En Guinée, le verdict des urnes consacre sans surprise le général Mamady Doumbouya, crédité de plus de 86 % des voix à l’issue de l’élection présidentielle, selon des résultats partiels. Une victoire écrasante, présentée comme l’aboutissement du processus de transition engagé après le coup d’État de 2021, mais largement contestée par une partie de l’opinion et de la classe politique, qui y voit une mise en scène électorale destinée à légitimer un pouvoir déjà solidement installé.

À Conakry, les scènes de célébration contrastent avec les nombreuses critiques entourant le scrutin. Le taux de participation annoncé – 80,95 % – interroge, tout comme l’écart abyssal entre le président sortant et son principal adversaire, Yéro Baldé, ancien ministre de l’Éducation, crédité de seulement 6,51 % des suffrages. Une configuration qui reflète moins un plébiscite populaire qu’un paysage politique profondément déséquilibré, marqué par l’exclusion ou l’exil de figures majeures de l’opposition.

Depuis son arrivée au pouvoir, Mamady Doumbouya a progressivement verrouillé le champ politique. Plus de cinquante partis ont été dissous, plusieurs leaders interdits d’activité politique, et les espaces de contestation fortement restreints. Sur les neuf candidats officiellement en lice, aucun ne constituait une alternative crédible. L’élection, censée clore la transition ouverte après le putsch de 2021, apparaît ainsi comme un mécanisme de validation institutionnelle plutôt qu’un réel exercice démocratique.

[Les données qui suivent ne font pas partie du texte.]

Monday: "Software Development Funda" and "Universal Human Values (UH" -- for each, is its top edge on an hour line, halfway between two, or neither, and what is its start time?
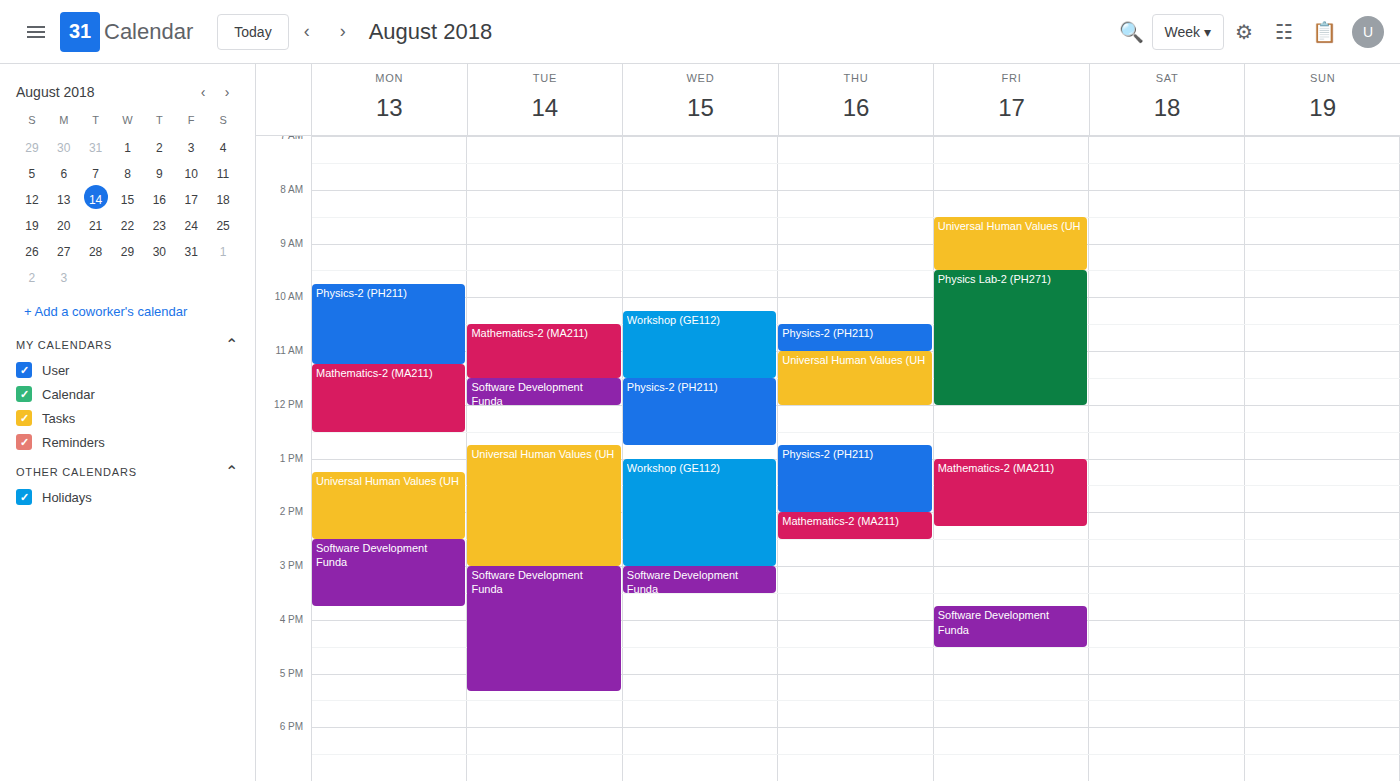
"Software Development Funda": 2:30 PM, halfway between the 2 PM and 3 PM lines. "Universal Human Values (UH": 1:15 PM, neither: a quarter of the way from the 1 PM line to the 2 PM line.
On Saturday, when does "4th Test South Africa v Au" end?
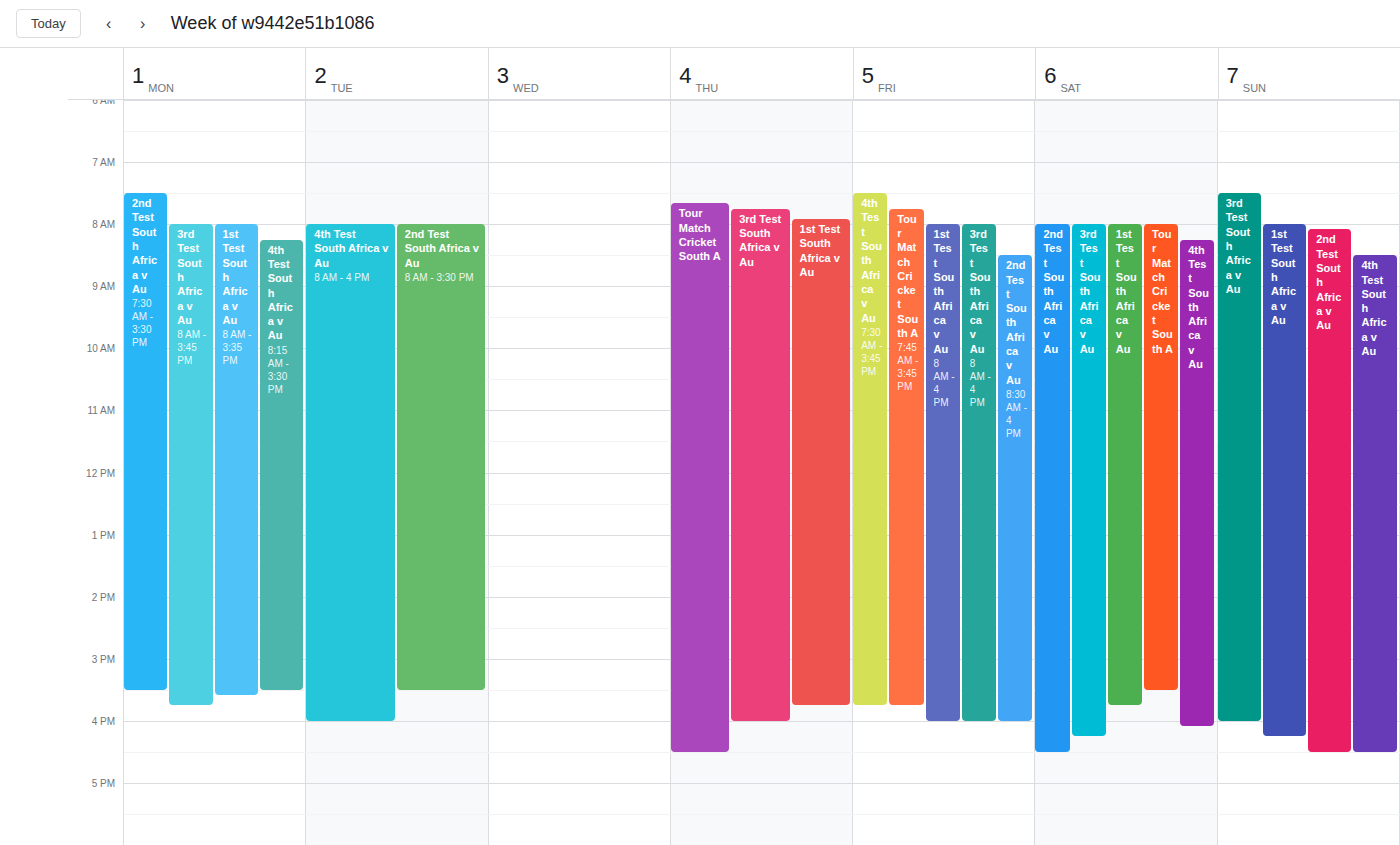
4:05 PM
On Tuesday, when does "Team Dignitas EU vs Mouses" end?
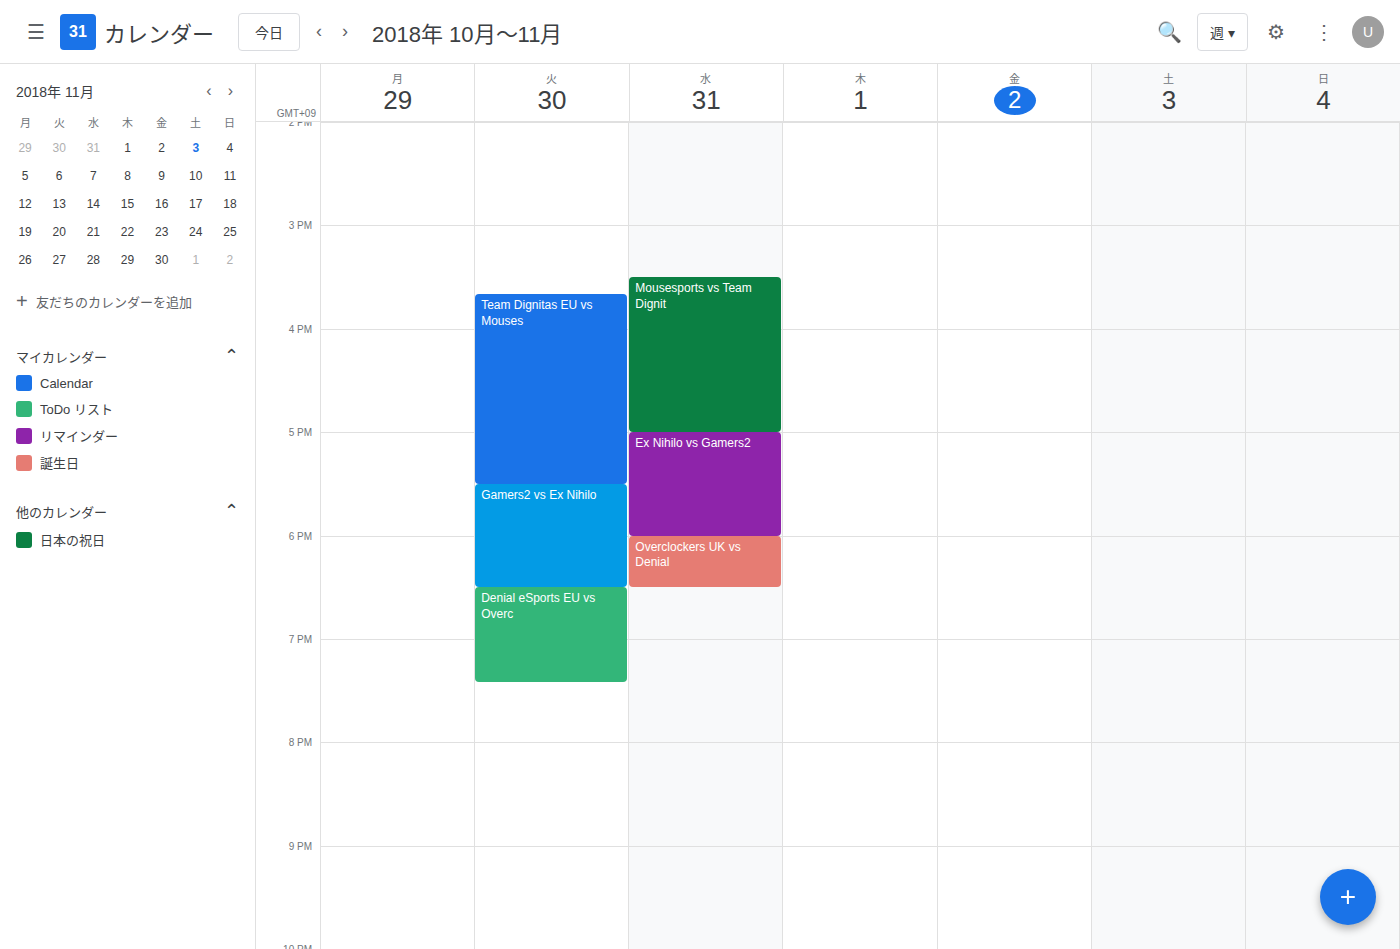
5:30 PM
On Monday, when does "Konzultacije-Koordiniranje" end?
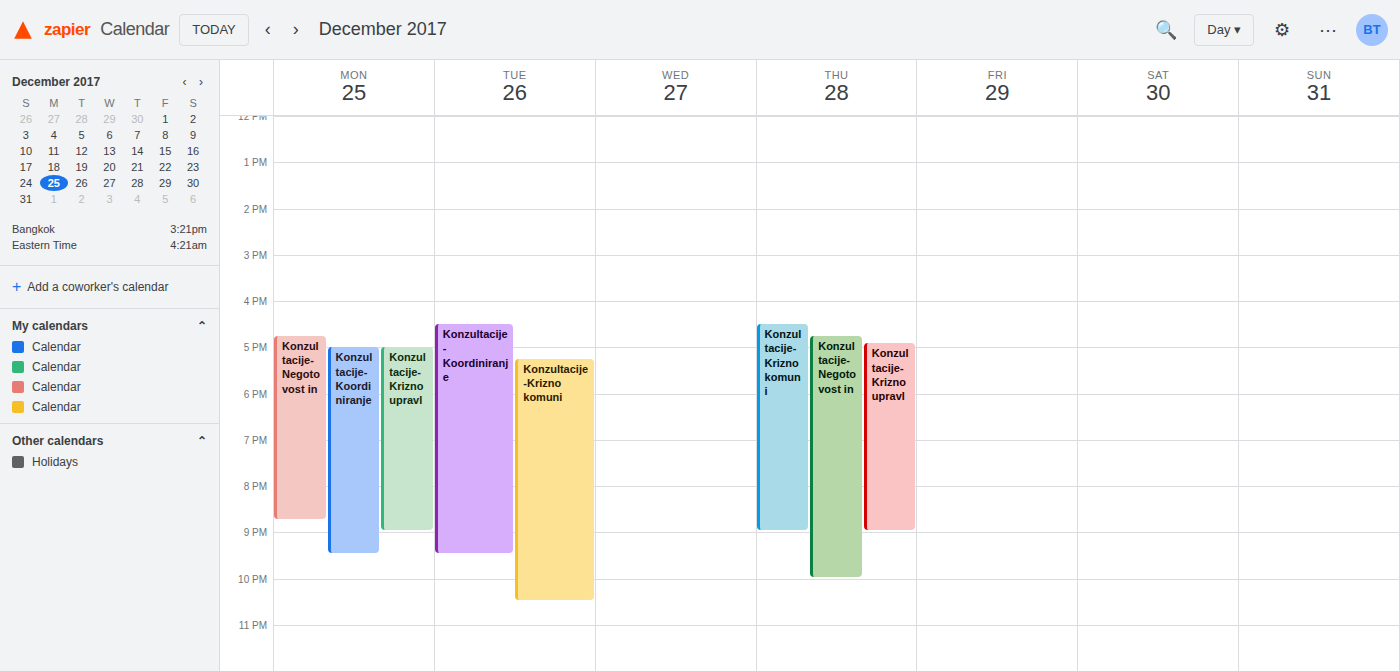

Sur le plan régional et international, la prudence reste de mise. La CEDEAO, qui avait suspendu la Guinée après la prise de pouvoir militaire, observe avec réserve un processus électoral critiqué pour son manque de transparence. Derrière l’apparence d’un retour à l’ordre constitutionnel, le pays semble s’installer dans une nouvelle forme de gouvernance autoritaire, où le vote sert moins à départager qu’à consacrer un pouvoir déjà acquis.